Villela, o corajoso



                                                     O Villela trabalhava em farmácia e era o empregado mais requisitado do bairro, por saber aplicar injeção como ninguém. Tinha muita habilidade . A picada da agulha não era sentida pelo pessoal que se servia dos seus préstimos. Era o famoso mão de seda.
                                                   Muito conversador, prosa boa e sempre contando uma história mirabolante, onde, naturalmente, ele se saía como herói, graças à sua desmedida coragem. Em cada casa que comparecia para aplicar injeção, costumava bater um bom papo com o dono ou a dona da casa, por uma meia hora, o tempo necessário para o Villela contar suas façanhas, onde prevalecia a coragem- sua marca registrada.
                                                Um desses fregueses, o Môa, homem bom e liberal, acabou se tornando amigo do Villela e até incentivava o rapaz a narrar seus feitos, esperando o desfecho corajoso do homem da farmácia. Com o tempo, a amizade solidificou-se, como também a confiança.
                                               Certo sábado à noite, o Villela é chamado, mais uma vez, para aplicar uma injeção na esposa do seu Môa.
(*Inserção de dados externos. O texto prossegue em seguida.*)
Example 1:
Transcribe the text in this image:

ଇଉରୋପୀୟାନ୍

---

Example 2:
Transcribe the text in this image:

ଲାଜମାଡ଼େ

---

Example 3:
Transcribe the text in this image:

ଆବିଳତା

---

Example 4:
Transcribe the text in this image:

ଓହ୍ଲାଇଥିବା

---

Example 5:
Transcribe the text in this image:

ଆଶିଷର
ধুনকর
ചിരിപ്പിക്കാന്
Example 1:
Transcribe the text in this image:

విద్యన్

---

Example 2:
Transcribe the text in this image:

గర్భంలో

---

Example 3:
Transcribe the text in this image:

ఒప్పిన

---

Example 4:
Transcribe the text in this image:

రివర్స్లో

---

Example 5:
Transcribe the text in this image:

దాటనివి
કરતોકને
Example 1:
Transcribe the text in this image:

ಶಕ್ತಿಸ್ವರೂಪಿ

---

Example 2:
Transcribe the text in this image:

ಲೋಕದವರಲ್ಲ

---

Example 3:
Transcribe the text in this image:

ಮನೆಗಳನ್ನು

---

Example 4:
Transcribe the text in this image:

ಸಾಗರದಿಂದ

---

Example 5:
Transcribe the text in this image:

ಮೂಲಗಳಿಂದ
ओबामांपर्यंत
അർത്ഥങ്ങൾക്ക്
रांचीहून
Conversa vai, conversa vem, Villela anuncia que iria no dia seguinte, domingo, ao grande jogo de futebol entre Flamengo e Vasco, no Estádio de São Januário, o melhor estádio do Rio de Janeiro, no ano de 1949, um ano antes da construção do colosso do Maracanã. O Gilberto, filho do Môa, de 09 anos de idade, viu a sua grande oportunidade de ir pela primeira vez a um estádio de futebol e pediu ao Villela para ir com ele a campo.
                                              O Villela, na mesma hora, prometeu levá-lo, desde que os pais do garoto consentissem. O Môa e a esposa Luíza, embora hesitantes, acabaram deixando que o filho fosse com o Villela assistir ao jogo, pois estavam seguros de que o farmacêutico, corajoso como era, não deixaria que nada de ruim acontecesse ao menino. E lembrou-se logo, para tranqüilizar-se, que o Villela havia, na semana anterior, entrado em briga com um marginal, armado de facão,no bairro da lapa, tendo dominado com facilidade o bandido, desarmando-o e ainda,sozinho,aguardou a rádio-patrulha, que acabou por prender o facínora.                                                                   Naturalmente, história contada pelo próprio Villela, sem testemunhas.
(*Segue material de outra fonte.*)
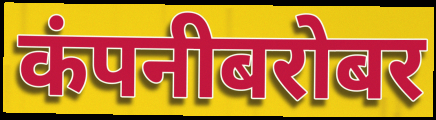
कंपनीबरोबर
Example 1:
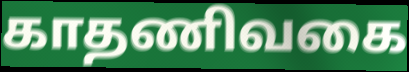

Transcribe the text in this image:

காதணிவகை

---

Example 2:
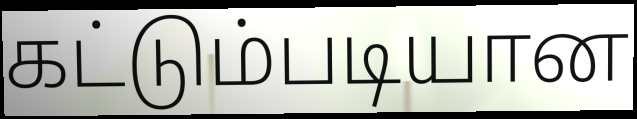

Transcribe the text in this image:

கட்டும்படியான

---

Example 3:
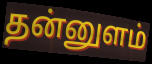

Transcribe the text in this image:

தன்னுளம்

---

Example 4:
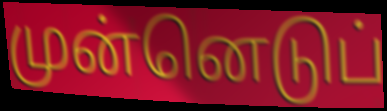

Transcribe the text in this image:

முன்னெடுப்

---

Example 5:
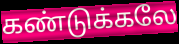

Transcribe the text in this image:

கண்டுக்கலே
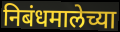
निबंधमालेच्या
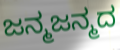
ಜನ್ಮಜನ್ಮದ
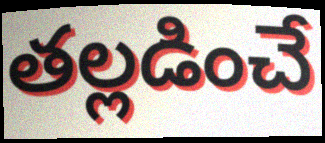
తల్లడించే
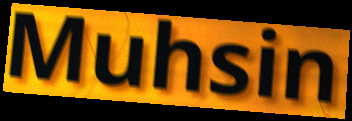
Muhsin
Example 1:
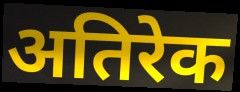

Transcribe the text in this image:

अतिरेक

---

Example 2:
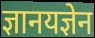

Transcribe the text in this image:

ज्ञानयज्ञेन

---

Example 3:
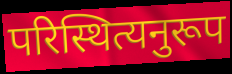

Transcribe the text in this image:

परिस्थित्यनुरूप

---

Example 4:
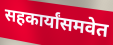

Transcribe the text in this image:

सहकार्यांसमवेत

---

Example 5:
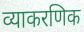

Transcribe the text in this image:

व्याकरणिक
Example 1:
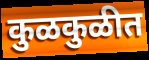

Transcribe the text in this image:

कुळकुळीत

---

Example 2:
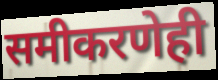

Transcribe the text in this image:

समीकरणेही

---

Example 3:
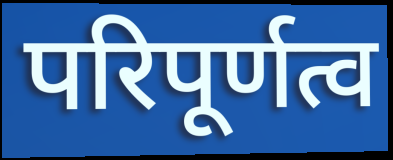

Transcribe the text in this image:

परिपूर्णत्व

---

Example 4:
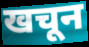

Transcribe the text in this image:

खचून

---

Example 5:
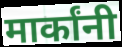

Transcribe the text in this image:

मार्कांनी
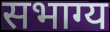
सभाग्य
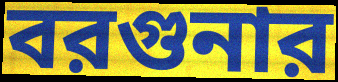
বরগুনার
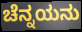
ಚೆನ್ನಯನು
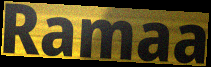
Ramaa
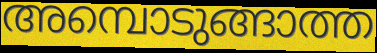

                                                   Chegado o domingo, às 13.00h lá foram o Villela e o menino Gilberto, para São Januário. Estádio lotadíssimo e os dois na arquibancada, aguardando o início da partida. Naquele tempo, havia um alambrado frágil, separando a arquibancada do campo. Em campo somente os jogadores, o Juiz e os bandeirinhas, não havia gandula.
                                               Primeiro tempo encerrado, sem gols, e até então tudo às mil maravilhas. Vendedores de picolés e café vendiam seus produtos. A marca do café, o garoto nunca mais esqueceu: “pucará”. Evidente, que os torcedores, muito “educados”, gritavam a plenos pulmões : “putará, putará, putará!” O garoto se maravilhava com toda aquela balbúrdia e molecagem sadia, até então!
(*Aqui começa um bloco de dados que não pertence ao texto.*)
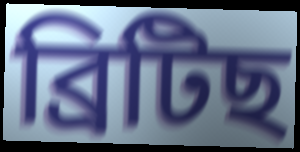
ব্ৰিটিছ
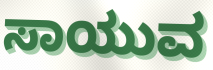
ಸಾಯುವ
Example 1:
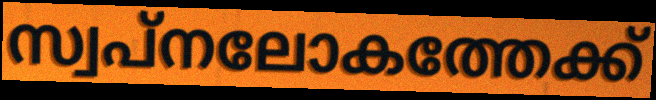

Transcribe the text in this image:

സ്വപ്നലോകത്തേക്ക്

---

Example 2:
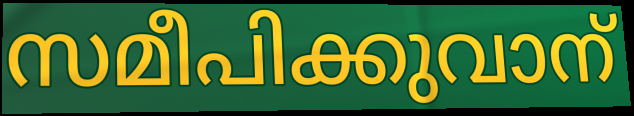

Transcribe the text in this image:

സമീപിക്കുവാന്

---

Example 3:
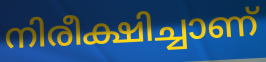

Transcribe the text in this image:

നിരീക്ഷിച്ചാണ്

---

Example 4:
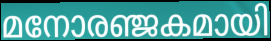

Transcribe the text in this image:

മനോരഞ്ജകമായി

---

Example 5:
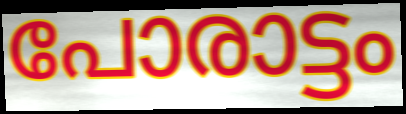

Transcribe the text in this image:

പോരാട്ടം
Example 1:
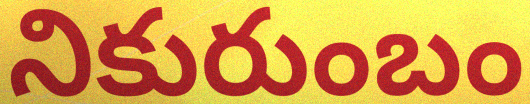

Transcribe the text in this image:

నికురుంబం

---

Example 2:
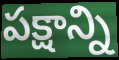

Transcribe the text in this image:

పక్షాన్ని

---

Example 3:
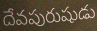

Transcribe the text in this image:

దేవపురుషుడు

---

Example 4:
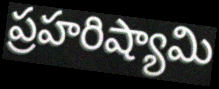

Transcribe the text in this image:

ప్రహరిష్యామి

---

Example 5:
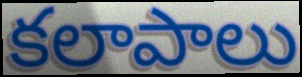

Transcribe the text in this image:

కలాపాలు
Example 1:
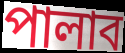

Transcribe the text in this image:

পালাব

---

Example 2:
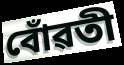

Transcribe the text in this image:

বোঁৱতী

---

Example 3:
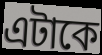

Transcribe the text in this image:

এটাকে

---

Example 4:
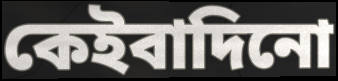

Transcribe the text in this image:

কেইবাদিনো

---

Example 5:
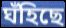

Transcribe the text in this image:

ঘঁহিছে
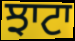
ਝਾਟਾ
                                          Começa o segundo tempo e o Vasco mete o primeiro gol. Gol de Ademir Menezes, o popular “queixada”. O Estádio, que era do Vasco, veio abaixo, para tristeza do flamenguista Gilberto. Aos 30m. do derradeiro tempo, Maneca mete o segundo gol e, novamente, São Januário estremece.
                                        Villela, o corajoso, e o menino Gilberto, espremidos, quase que desapareciam no meio da multidão. Pois foi exatamente neste segundo gol que a torcida do flamengo, inconformada, começa a brigar com os vascaínos, briga generalizada nas arquibancadas,e a fúria dos torcedores foi tal que o alambrado foi derrubado e se deu uma clareira enorme no lugar onde estavam os nossos torcedores.
                                               A briga não cessava e o árbitro foi obrigado a suspender a partida, esperando que os policiais militares resolvessem o conflito. Quando tudo serenou, o Gilberto, que era um menino calmo, procurou pelo Villela e não o encontrou mais. Foi o primeiro a correr. Sumiu na poeira. O Villela tinha simplesmente evaporado, deixando o garoto sozinho, longe de casa e ainda por cima sem um tostão no bolso.
                                             Aproveitando o fim do tumulto, o menino desce rapidamente os degraus da arquibancada e passando por cima da grade arriada, se viu dentro do campo, na lateral, naquele local onde ficam hoje os gandulas. Deitou-se na grama e, por incrível que pareça, ninguém notou o garoto ali deitadinho na grama, de onde assistiu, sem ser incomodado, o finalzinho do jogo.
                                           Reiniciada a partida, bem no fim da peleja, Ademir, numa corrida louca, desde o meio de campo, entra com bola e tudo no gol do Flamengo, fazendo o terceiro gol. Vasco 3x 0 Flamengo. Com a cabeça quente pela derrota do Fla, justamente na primeira vez em que foi a um estádio de futebol, Gilberto, se guiando pelo roteiro dos bondes, caminha a pé, de São Cristóvão ao Catete, levando três horas para chegar até sua casa, felizmente,sem qualquer problema.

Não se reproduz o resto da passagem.